Nestled in the foothills of the famed Rocky Mountains, Boulder sits one of the best routes in the USA. Colorado has always been a top pick by remote workers. Boulder boasts an outstanding quality of life and is one of the safest places to live. Boulder is a cozy town hidden in the hills with a passage to some of the most magnificent national parks in America. Located 25 miles from Denver, Boulder gives you the best of both, a laid-back town feel and a happening city vibe.
Along with being a haven for skiers, Boulder is known for its plenty of hiking trails, food culture, and a quiet lifestyle.
3. Miami, Florida.
Miami is a tropical dream for remote workers, travelers, and ex-pats. A plethora of resorts, lively beaches, extravagant parties, and the retro-chic vibe of the town are just what you need. Very different from any other beach town in the country, Miami is a mix of world cultures, ex-pats, and a welcoming community. The outdoor restaurants and cafes, great Wi-Fi around the city, a wide range of places to work from, upbeat vibe of the beaches and the town, are a delight for remote workers.
Miami is also one of the more favored locations among digital nomads because of its closeness to two major airports that will give you access to the rest of the country and Latin America.
4. Tucson, Arizona.
Mild temperatures, surreal views, and a thriving outdoor scene of Tucson make it a great place to live, work, and travel. With a number of co-working spaces to work from, Tucson is a perfect place for freelancers and remote workers.
The flourishing art culture, centered around the Tucson Warehouse Arts District, is great for creatives, artists, and art enthusiasts.
Visit ‘The Loop’, a place loved by the locals, for hiking, walking, horseback riding, and biking. You can spend a lot of time outdoors in Tucson because of its beautiful climate and optimal temperatures. Explore the trails of Saguaro National Park, hike the Sabino Canyon and enjoy the beauty of the desert and the majestic mountains.
5. Columbus, Ohio.
While Cleveland and Cincinnati are the more famed destinations for tourists, Columbus is the largest city in Ohio. Columbus is a snug yet an urban place for remote workers. Livability ranked the striking city of Columbus as the number one “Remote-Ready” city in the country. The thriving art culture and the vibrant murals in the Short North Arts District give Columbus an eclectic vibe. And the historic German Village brings out the quaint and chic side of the city.

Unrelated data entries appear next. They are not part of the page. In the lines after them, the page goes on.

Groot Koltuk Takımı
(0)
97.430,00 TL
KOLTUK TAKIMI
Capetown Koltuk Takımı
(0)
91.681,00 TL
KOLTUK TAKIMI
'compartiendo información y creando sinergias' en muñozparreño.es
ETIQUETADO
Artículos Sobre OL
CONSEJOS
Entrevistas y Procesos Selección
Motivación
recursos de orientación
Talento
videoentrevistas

With over 370 public parks, policies for the growth of remote work culture and the work-friendly atmosphere of the city make it an unparalleled choice for ex-pats, remote workers, and digital nomads.
6. Portland, Oregon
The best coffee, top-craft breweries, food carts, and the off-beat hipster vibe of Portland make it a haven for digital nomads and ex-pats. Known for its active outdoor scene and culinary culture, Portland is also great for budget travelers. This city on the West Coast of the US is inclusive of a motley of people from diverse backgrounds, making it a perfect place to stay as a digital nomad. The quality of life, lightning-fast Wi-Fi, great selection of places to work remotely, and the bay areas of Portland are perfect for the work-life balance you need as a digital nomad.

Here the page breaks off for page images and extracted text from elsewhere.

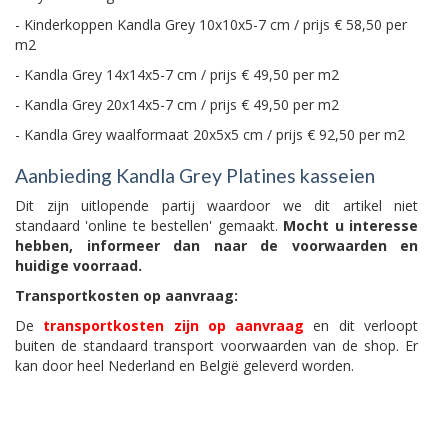
- Kinderkoppen Kandla Grey 10x10x5-7 cm / prijs € 58,50 per
m2
- Kandla Grey 14x14x5-7 cm / prijs € 49,50 per m2
- Kandla Grey 20x14x5-7 cm / prijs € 49,50 per m2
- Kandla Grey waalformaat 20x5x5 cm / prijs € 92,50 per m2
Aanbieding Kandla Grey Platines kasseien
Dit zijn uitlopende partij waardoor we dit artikel niet
standaard 'online te bestellen' gemaakt.
Mocht u interesse
hebben, informeer dan naar de voorwaarden en
huidige voorraad.
Transportkosten op aanvraag:
De
transportkosten zijn op aanvraag
en dit verloopt
buiten de standaard transport voorwaarden van de shop. Er
kan door heel Nederland en België geleverd worden.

There is a sense of freedom like no other in working remotely while exploring the farthest corners of the world. If you are still thinking about making this change, to quote the words of all the digital nomads, when asked to give one piece of advice to anybody who wants to do this, “There is no such thing as the right time, enough money, or a proper plan, just pack your bags and start”
With the current situation, if it is safe to travel within your country, take your first step as a digital nomad. Explore and find out what works for you and what doesn’t. Remote work and travel have never been easier, now is your time to do it.